The mangrove rivulus, Kryptolebias marmoratus, is an amphibious fish known for its ability to survive for extended periods of time out of its normal marine environment. Now, a team led by Prof. Pat Wright has found that changes in the fish’s skin are key to this remarkable ability.
In air, amphibious fish are in danger of dehydration due to evaporation and osmosis (the movement of water from an area of lower solute concentration to one that is higher - in this case, from the fish’s body to a salty, moist surface, such as under leaf litter or within a rotting log in a mangrove swamp during the dry season). Making matters even worse is the fact that fish are unable to replenish lost moisture by drinking when living out of water.
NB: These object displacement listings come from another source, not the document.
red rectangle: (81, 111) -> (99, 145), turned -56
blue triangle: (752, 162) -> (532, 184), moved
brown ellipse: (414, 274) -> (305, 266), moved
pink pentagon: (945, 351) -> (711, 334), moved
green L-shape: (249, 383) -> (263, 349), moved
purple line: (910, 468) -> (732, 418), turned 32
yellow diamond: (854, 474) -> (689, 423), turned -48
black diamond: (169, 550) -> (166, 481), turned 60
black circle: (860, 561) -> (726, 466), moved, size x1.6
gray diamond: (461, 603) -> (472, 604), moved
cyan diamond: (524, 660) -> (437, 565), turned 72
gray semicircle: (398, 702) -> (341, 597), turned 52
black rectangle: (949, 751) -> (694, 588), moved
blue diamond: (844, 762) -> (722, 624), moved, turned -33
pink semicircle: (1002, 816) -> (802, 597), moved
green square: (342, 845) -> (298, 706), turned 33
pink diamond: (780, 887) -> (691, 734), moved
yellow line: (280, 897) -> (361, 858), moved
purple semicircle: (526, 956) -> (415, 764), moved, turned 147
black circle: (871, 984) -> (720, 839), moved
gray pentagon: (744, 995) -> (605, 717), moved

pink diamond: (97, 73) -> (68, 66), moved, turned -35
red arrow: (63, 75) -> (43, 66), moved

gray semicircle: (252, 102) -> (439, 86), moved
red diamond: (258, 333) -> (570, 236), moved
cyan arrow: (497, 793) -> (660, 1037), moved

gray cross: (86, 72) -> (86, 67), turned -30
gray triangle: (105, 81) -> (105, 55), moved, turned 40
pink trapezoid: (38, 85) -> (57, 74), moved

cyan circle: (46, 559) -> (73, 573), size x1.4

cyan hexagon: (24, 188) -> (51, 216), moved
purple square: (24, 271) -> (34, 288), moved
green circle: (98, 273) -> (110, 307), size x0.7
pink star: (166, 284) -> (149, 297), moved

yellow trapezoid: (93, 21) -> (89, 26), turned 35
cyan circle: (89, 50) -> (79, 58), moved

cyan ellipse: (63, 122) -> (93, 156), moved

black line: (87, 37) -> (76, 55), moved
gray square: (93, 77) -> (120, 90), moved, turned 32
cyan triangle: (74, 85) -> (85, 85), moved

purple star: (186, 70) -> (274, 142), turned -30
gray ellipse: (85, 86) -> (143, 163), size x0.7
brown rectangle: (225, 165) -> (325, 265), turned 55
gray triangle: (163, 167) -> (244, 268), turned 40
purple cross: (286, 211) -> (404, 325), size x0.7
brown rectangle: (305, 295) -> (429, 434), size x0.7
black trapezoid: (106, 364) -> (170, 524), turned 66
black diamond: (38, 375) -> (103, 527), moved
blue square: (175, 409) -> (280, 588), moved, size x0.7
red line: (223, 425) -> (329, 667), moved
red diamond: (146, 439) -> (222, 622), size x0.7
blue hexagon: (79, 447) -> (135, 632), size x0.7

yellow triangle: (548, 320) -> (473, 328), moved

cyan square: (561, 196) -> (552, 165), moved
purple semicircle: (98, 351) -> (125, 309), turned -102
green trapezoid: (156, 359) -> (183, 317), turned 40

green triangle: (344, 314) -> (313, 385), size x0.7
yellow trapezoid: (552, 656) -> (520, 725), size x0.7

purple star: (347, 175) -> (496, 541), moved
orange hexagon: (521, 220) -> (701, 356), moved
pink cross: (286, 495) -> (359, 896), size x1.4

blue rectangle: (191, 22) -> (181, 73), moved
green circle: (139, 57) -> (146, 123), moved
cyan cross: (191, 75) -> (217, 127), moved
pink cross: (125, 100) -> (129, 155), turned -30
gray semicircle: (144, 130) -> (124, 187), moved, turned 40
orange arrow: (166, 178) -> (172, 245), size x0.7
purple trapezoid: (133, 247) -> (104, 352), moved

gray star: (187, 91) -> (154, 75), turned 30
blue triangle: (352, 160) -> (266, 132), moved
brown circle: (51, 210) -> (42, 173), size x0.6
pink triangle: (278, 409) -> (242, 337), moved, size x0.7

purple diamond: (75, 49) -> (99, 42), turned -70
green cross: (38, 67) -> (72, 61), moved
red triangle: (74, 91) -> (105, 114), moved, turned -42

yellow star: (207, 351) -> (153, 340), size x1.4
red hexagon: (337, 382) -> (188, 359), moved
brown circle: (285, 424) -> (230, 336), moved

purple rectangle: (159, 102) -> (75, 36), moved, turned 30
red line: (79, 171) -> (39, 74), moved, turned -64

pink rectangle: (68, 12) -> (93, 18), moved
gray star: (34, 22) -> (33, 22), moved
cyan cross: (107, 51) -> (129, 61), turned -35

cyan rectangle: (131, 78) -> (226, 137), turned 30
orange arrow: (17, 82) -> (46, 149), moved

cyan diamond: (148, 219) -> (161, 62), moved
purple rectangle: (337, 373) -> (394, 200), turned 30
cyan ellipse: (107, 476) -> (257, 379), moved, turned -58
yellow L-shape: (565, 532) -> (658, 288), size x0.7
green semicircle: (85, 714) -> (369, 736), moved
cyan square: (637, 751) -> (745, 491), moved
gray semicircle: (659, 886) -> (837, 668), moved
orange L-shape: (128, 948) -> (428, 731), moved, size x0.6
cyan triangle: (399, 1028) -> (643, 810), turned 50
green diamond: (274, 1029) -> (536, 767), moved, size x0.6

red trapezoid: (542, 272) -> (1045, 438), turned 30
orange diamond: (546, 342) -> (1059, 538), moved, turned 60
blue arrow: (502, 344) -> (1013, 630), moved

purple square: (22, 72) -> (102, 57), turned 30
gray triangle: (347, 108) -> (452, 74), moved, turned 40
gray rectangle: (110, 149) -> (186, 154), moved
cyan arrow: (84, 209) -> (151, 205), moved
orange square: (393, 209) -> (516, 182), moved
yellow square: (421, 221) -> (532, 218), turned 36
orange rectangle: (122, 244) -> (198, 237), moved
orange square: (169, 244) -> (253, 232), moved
“How do they survive out of water?” asks Wright. “We’ve recorded them out of water for over 85 days!”
Wright and her team, which included graduate students Quentin Heffell and Andy Turko, expected that the fish’s body water content would drop while exposed to air. Instead, they found that it actually increased, which suggested that the fish employ physiological mechanisms to maintain moisture levels.
The secret seemed to lie in the fish’s skin, an essential organ for regulating the movement of molecules including water into and out of the fish. But how the skin responds to being out of water can vary with its location on the fish.
For example, the team found that air exposure and a salty ground surface led to a thickening of the skin on the upper (dorsal) side of the fish, while skin on the bottom (ventral) side became thinner. Although there was no clear relationship between changes in skin thickness and water movement, the researchers believed it was likely that a thicker dorsal skin helped prevent evaporation whereas thinner ventral skin may have facilitated water uptake from the ground. (Not coincidentally, the team also observed that air-exposed fish spent 70% of their time resting in an upright position with their ventral side in contact with the ground.)
K. marmoratus also appeared to be able to increase the permeability of its skin over time, which further enhanced its ability to absorb ground moisture. Fish that had been out of salt water for seven days were able to take up more moisture from the ground surface compared to fish that had spent only one day out of water.
Wright’s lab is continuing to investigate the peculiarities in K. marmoratus physiology both in and out of water. For example, changes to the fish’s skeletal structure and hemoglobin, and tolerance to hydrogen sulfide (which can be very high in the fish’s typical mangrove environment) are emerging areas of research into these animals.
“You can use amphibious fish to really understand aquatic animals because they’re living in extreme situations,” explains Wright. “These studies can help us understand how other aquatic animals are going to face climate change with changes in oxygen and temperature on the planet.”
Research funding was provided by the Natural Sciences and Engineering Research Council.